* **INSTRUCTIONS TO FOLLOW**
Go to the line holding "right knee: (482, 489, 11)" in the data below and repeat it exactly, then each line after it up to and including the one holding "left elbow: (203, 152, 15)". Omit pictures.
□ □ □
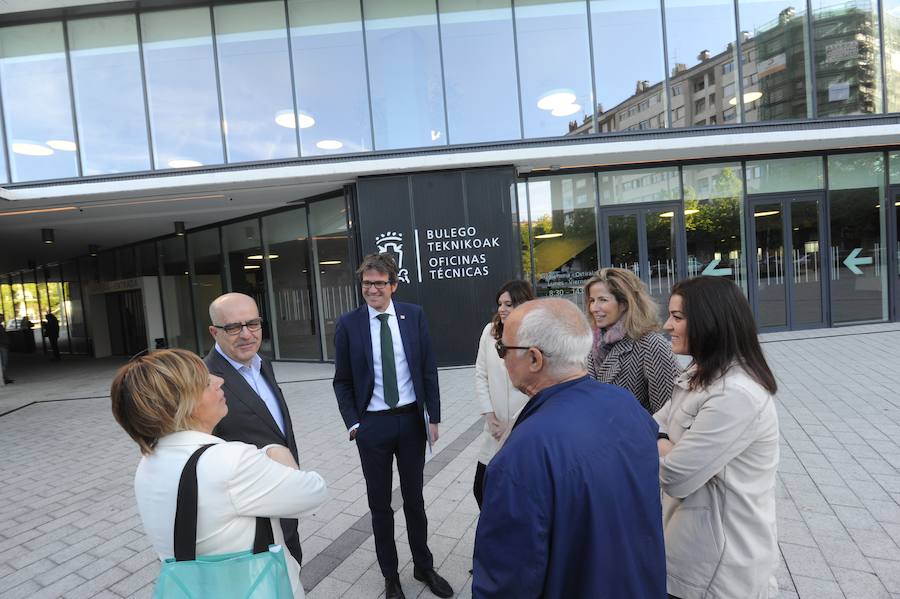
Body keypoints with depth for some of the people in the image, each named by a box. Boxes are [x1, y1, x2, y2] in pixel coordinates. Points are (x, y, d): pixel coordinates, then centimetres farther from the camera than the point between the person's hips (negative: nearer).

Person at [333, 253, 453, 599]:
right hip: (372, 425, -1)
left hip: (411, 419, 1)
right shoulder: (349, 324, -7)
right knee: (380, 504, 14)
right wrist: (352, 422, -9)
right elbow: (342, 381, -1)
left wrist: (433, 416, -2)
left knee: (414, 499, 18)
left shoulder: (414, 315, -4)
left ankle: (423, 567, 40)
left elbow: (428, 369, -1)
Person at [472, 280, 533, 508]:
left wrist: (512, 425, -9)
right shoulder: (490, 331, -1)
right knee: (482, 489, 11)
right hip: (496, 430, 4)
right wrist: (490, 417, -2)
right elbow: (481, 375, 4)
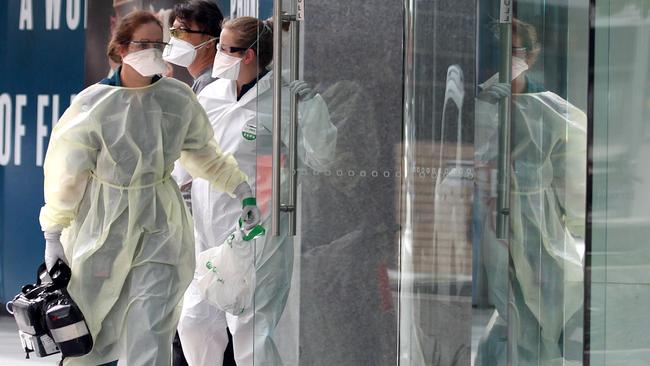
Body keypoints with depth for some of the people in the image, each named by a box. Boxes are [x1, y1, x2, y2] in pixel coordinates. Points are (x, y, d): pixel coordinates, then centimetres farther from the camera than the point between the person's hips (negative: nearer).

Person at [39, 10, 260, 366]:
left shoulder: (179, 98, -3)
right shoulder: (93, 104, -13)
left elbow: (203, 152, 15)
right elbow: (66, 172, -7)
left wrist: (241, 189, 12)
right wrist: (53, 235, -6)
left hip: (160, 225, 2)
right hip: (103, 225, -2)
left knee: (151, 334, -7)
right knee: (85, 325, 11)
□ □ □
* **SOLVED PROBLEM**
right knee: (482, 489, 11)
right hip: (496, 430, 4)
right wrist: (490, 417, -2)
right elbow: (481, 375, 4)
Body keypoints with depth for some of the people in the image, each named by a box. Boxes are [x1, y1, x2, y2] in pixel coordinates. Points are (x, y, d): pixel coordinates, then centimetres farther from the camera than the point between the person's hips (negative: nearer).

Person at [39, 10, 260, 366]:
left shoulder: (179, 98, -3)
right shoulder: (93, 104, -13)
left elbow: (203, 152, 15)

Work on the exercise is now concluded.